- Born: Dunmanway, Ireland
- Education: Trinity College, Dublin (Ireland)
- Known for: Recoding, RNA World, Genetic Code
- Awards: Royal Irish Academy Gold Medal Award in 2007
- Scientific career
- Fields: Molecular genetics, RNA biology
- Workplaces: University College Cork (Ireland), University of Utah, Cold Spring Harbor Laboratory

= John F. Atkins =

Irish geneticist and professor

John Fuller Atkins is a research professor at University College Cork and a member of the Royal Irish Academy since 2003. Atkins was the first Irish national to be elected as a member of the EMBO Organization. In 2002 Science Foundation Ireland appointed Atkins as its first Director of Biotechnology. Atkins is also an honorary Professor of Genetics at his alma mater Trinity College, Dublin.

==Research==
Shortly after Crick and Brenner established the triplet nature of genetic decoding John Atkins showed that mRNA molecules are not always translated in a triplet manner. Since then Atkins focused on aspects of the genetic decoding that are in defiance of the standard genetic code – phenomena collectively described as Recoding. Recoding challenges the generality of the genetic decoding and encompasses phenomena such as programmed ribosomal frameshifting that violates triplet character of the genetic readout. Proteinogenic amino acids that are not part of the genetic code, e.g. the 21st amino acid selenocysteine and the 22nd amino acid pyrrolysine are also subjects of Recoding. John Atkins is an active proponent of the RNA World hypothesis and is an editor of The RNA World and RNA Worlds books. His research activities include a search for modern protein-free RNA-based life forms. In 2013 John Atkins organized installation of Charles Jencks sculpture ?What is Life? in Irish National Botanic Gardens. In 2021 a family of RNA bacteriophages Atkinsviridae was named in recognition of his involvement in the discovery of Bacteriophage MS2 lysin protein.

[Collected data]
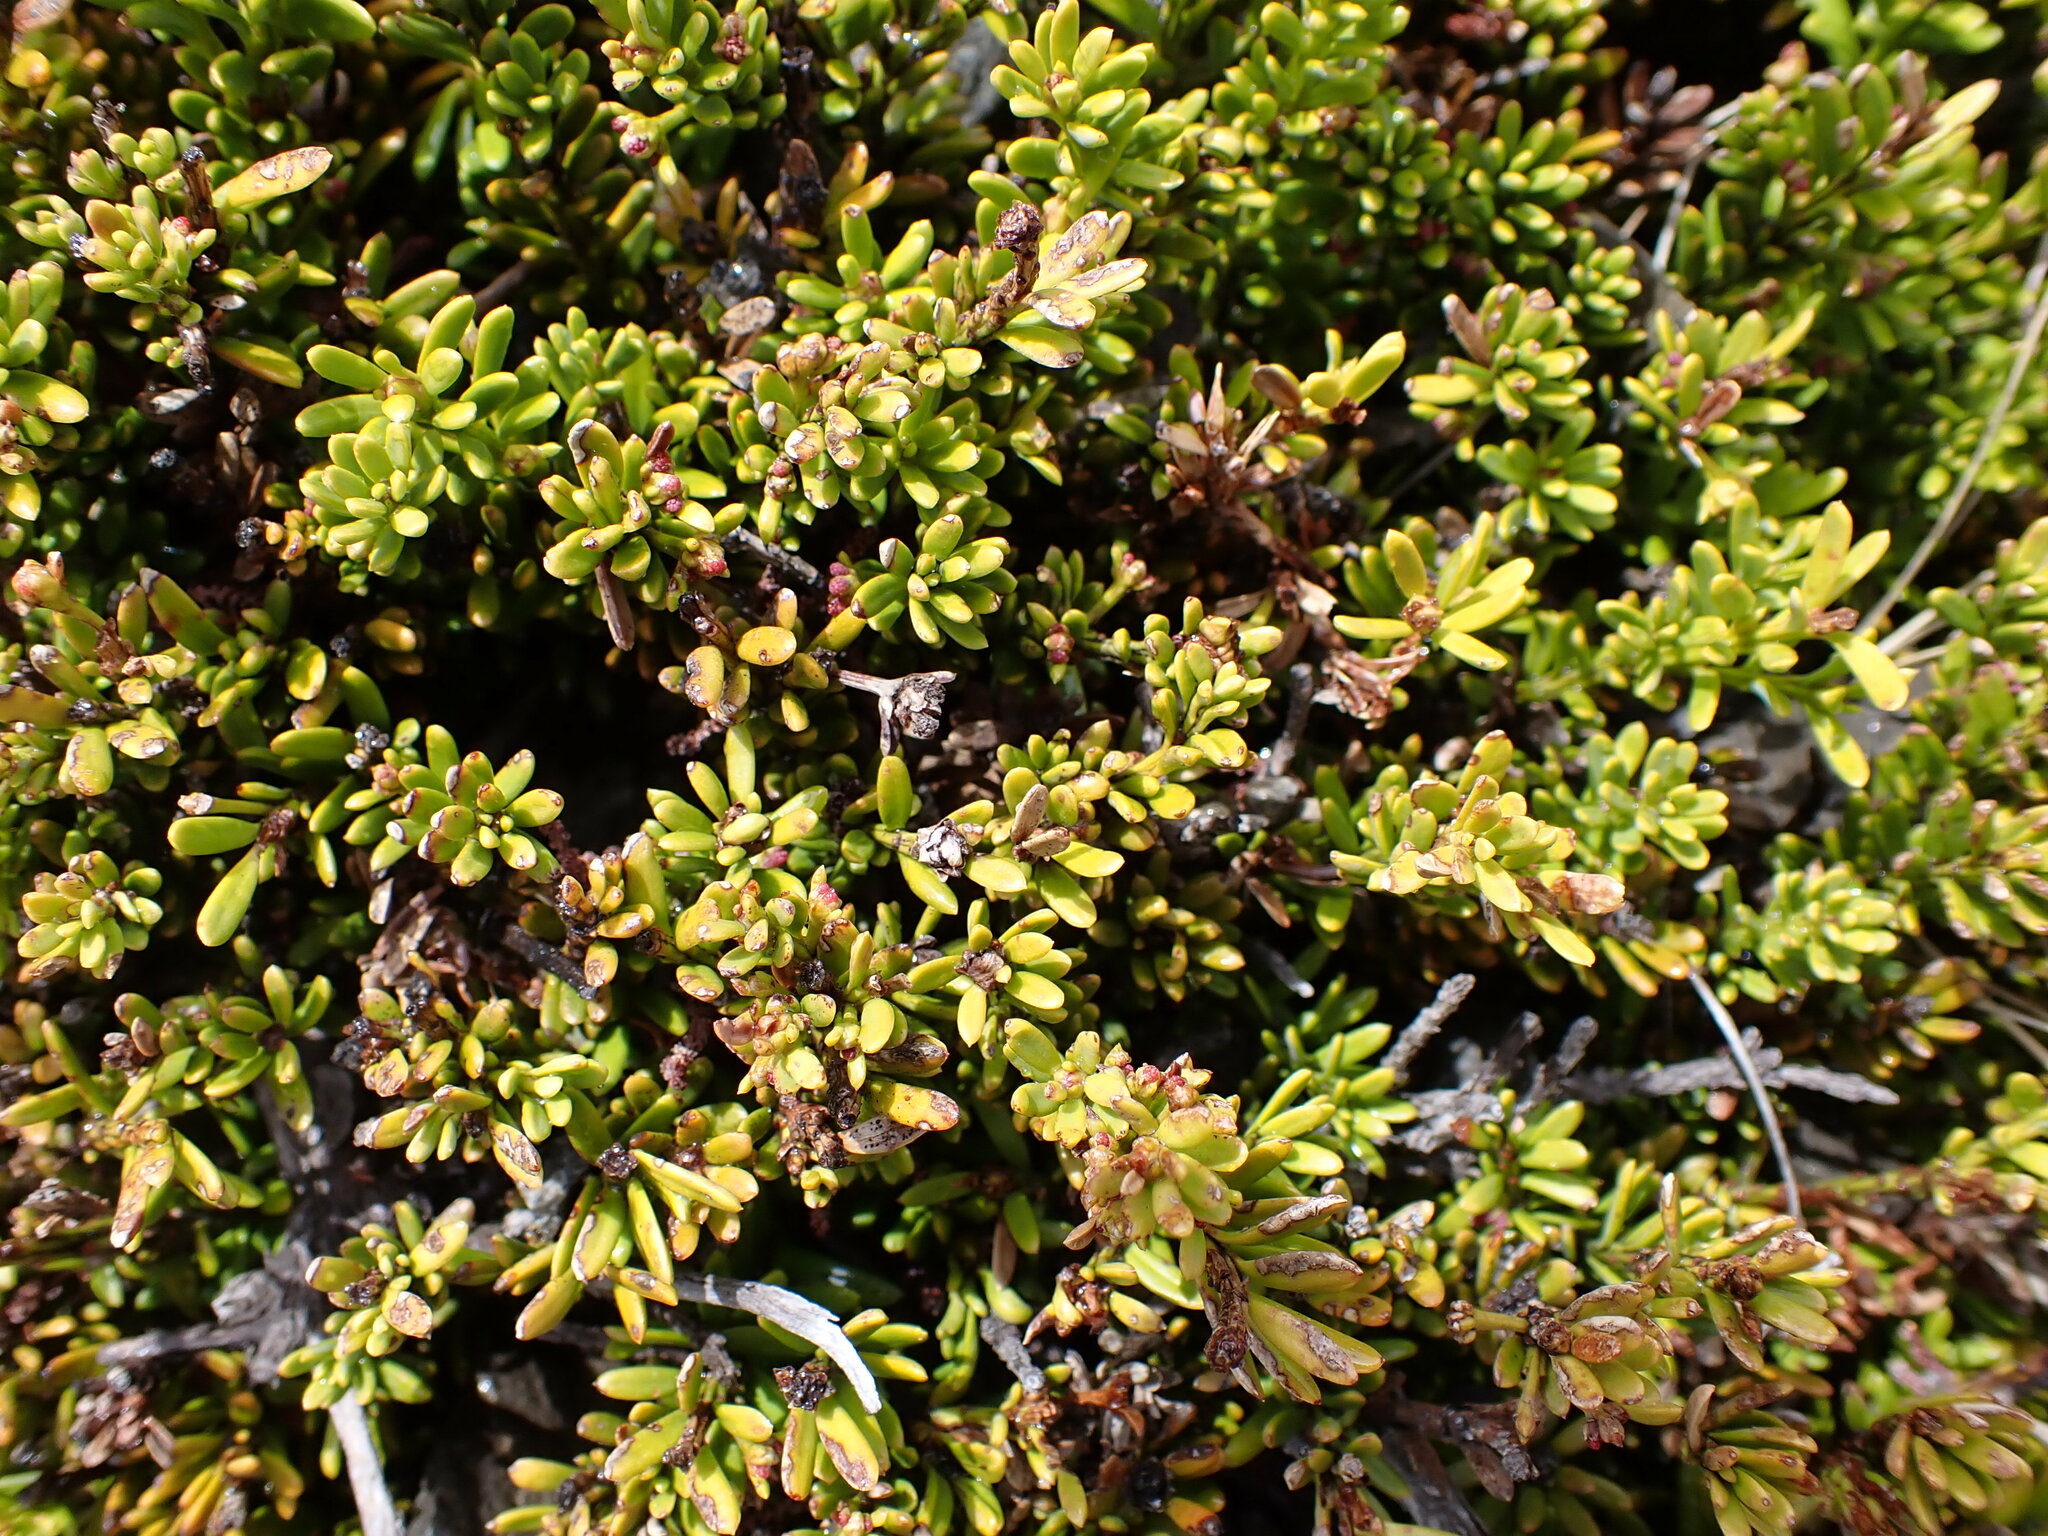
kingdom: Plantae
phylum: Tracheophyta
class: Pinopsida
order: Pinales
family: Podocarpaceae
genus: Podocarpus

TASK GOAL:
List every workplace named on the "Workplaces" line of the John F. Atkins biography above.

SOLUTION:
University College Cork (Ireland), University of Utah, Cold Spring Harbor Laboratory